Кто-то говорил, что Иван Иванович вот-вот проиграет свое наследство, кто-то слагал небылицы про его отношения с крепостными (про Фимку вся округа знала, но к ее имени добавляли и другие). Так или иначе, но Одинцова списали со счетов.
Говорили, что однажды Иван Иванович сильно захворал. Да так, что пришлось звать священника, чтобы отпустил грехи. Глядя на мечущегося Одинцова, батюшка тяжело вздохнул:
— До чего ж ты себя довел, Иван Иванович?
…Едва придя в себя, Одинцов встал перед зеркалом. Перед ним стоял грузный некрасивый человек, с лицом, сильно заплывшим. На затылке проглядывала лысина, а в глазах стояла невыразимая печаль.
За считанные годы Иван Иванович раздобрел и потерял свой былой офицерский лоск. Где был тот красивый молодец, что прибыл на Орловщину?
— Неправедная жизнь, неправедная! – повторял Одинцов, с ужасом глядя на себя. – И хворь моя оттуда же…
В кратчайший миг он стал самым богобоязненным человеком на свете. Вызывал управляющего и подписал вольные грамоты для Фимки и всех девушек, что побывали у него. А потом велел снести свой старый барский дом.
— Как же, Иван Иванович? – восклицал управляющий Бланк. – А жить вы где будете?
— Новый выстрою. Дом для новой жизни. – не задумываясь, ответил Одинцов.
Переодевшись в лапти и старый кафтан, взяв в руки образок, Иван Иванович вышел из ворот своей усадьбы. Только его и видели…
Фимка выплакала все глаза. И барина было жалко, такого доброго, и саму себя.
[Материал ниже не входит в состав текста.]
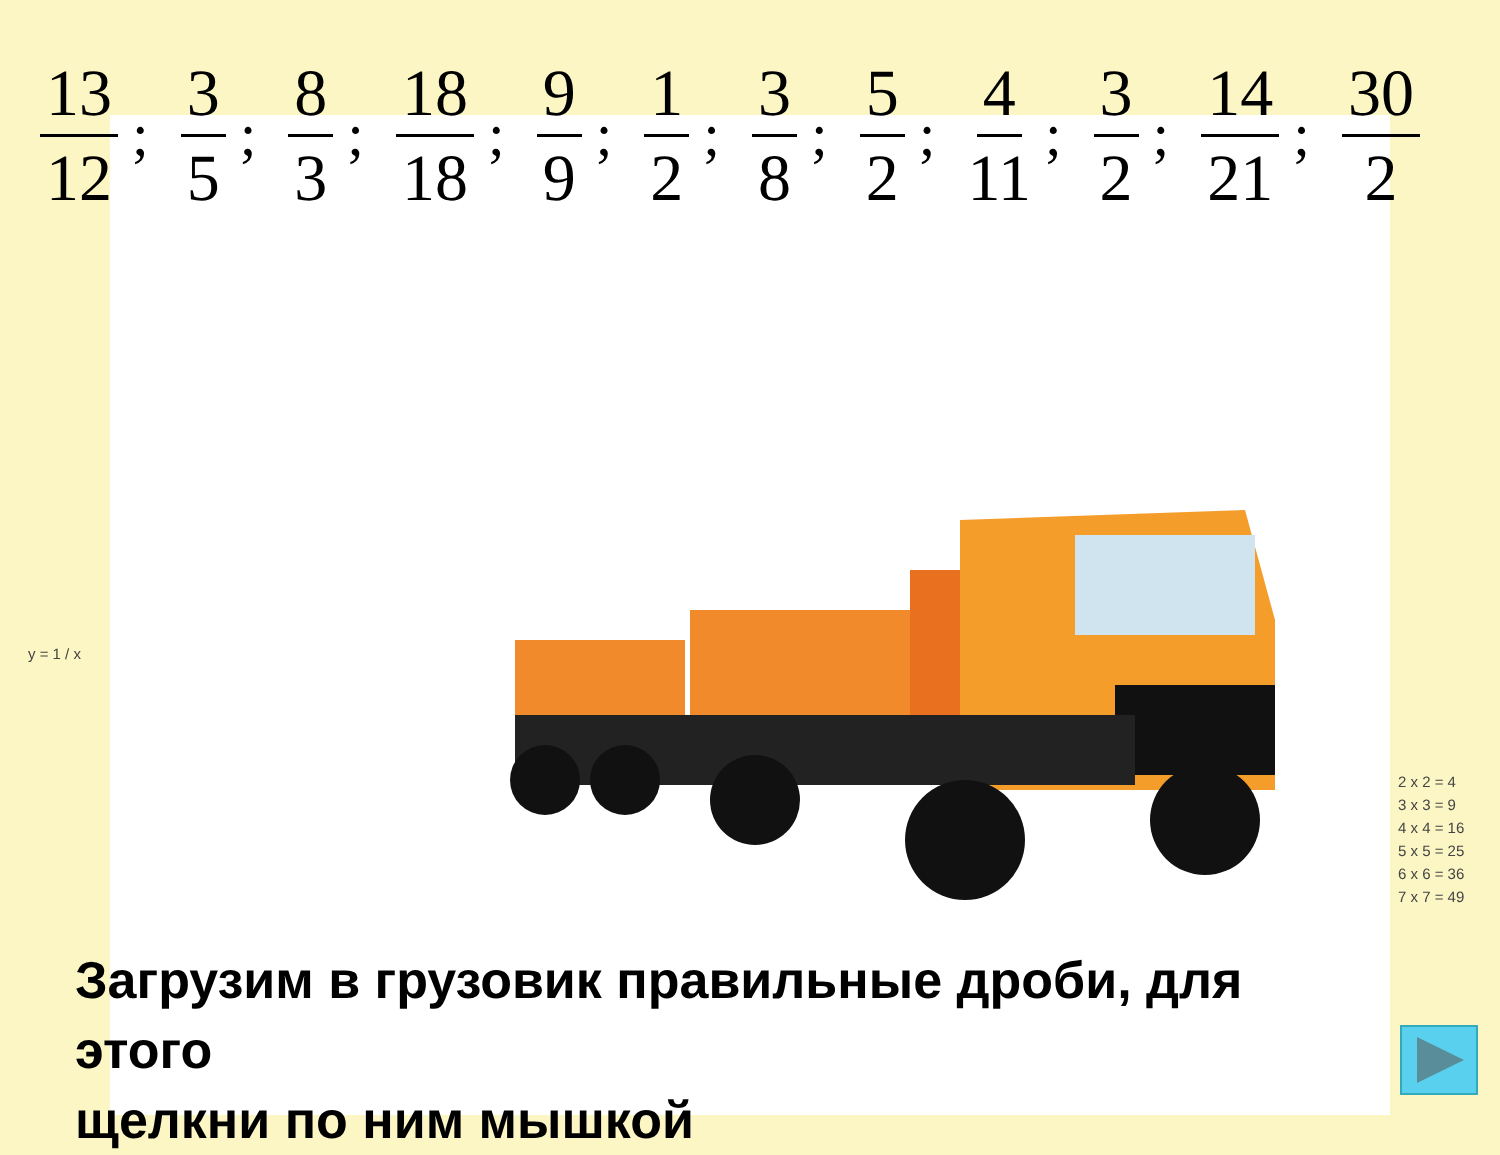13 12; 3 5; 8 3; 18 18; 9 9; 1 2; 3 8; 5 2; 4 11; 3 2; 14 21; 30 2
y = 1 / x
2 x 2 = 4
3 x 3 = 9
4 x 4 = 16
5 x 5 = 25
6 x 6 = 36
7 x 7 = 49
Загрузим в грузовик правильные дроби, для
этого
щелкни по ним мышкой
Ведь очень скоро после того, как Иван Иванович пропал, узнала она, что ждет ребенка.
— Тяжелая Фимка! – кричали мальчишки.
Была она теперь свободная, да что толку? Одна, с мальцом. Как выжить?
Никто не знал, куда ушел Иван Иванович. Странствовать по миру, молиться. Но куда? Управляющий отвечал на вопросы дальней родни, которая пожаловала вступать в наследство, что у него нет сведений о кончине Ивана Ивановича. А значит, говорить о завещании пока преждевременно…
Начали помаленьку и соседи волноваться. Ведь дело-то какое! Взял да ушел! Устыдился своей прежней жизни! И полгода прошло, прежде чем, опираясь на толстую кривую трость, вернулся обратно Иван Иванович.
Был он оборван и худ, не брит, не чесан, и глаза горели яростным огнем. Пришел он, чтобы объявить свою волю: продаст имение и все пустит на добрые дела… Как взгляд его остановился на располневшей Фимке, выбежавшей навстречу…
И снова жизнь сделала крутой вираж. Вмиг передумал помещик Одинцов обрывать все концы. И улыбка озарила его худое грязное лицо:
— Эх, Фимка! Быть тебе барыней!
В лето 1847 года помещик Иван Иванович Одинцов взял в жены Евфимию Михайлову, крестьянского сословия. А спустя несколько недель после свадьбы на свет появился их первенец, законный наследник. Первенец, потому что впоследствии были у них и еще дети.
История не сохранила, когда именно скончался Иван Иванович, но произошло это не раньше 1868 года. А затем в губернских архивах упоминается почтенная вдова Евфимия Михайловна Одинцова, которая вступила в права наследования. Та самая тяжелая Фимка.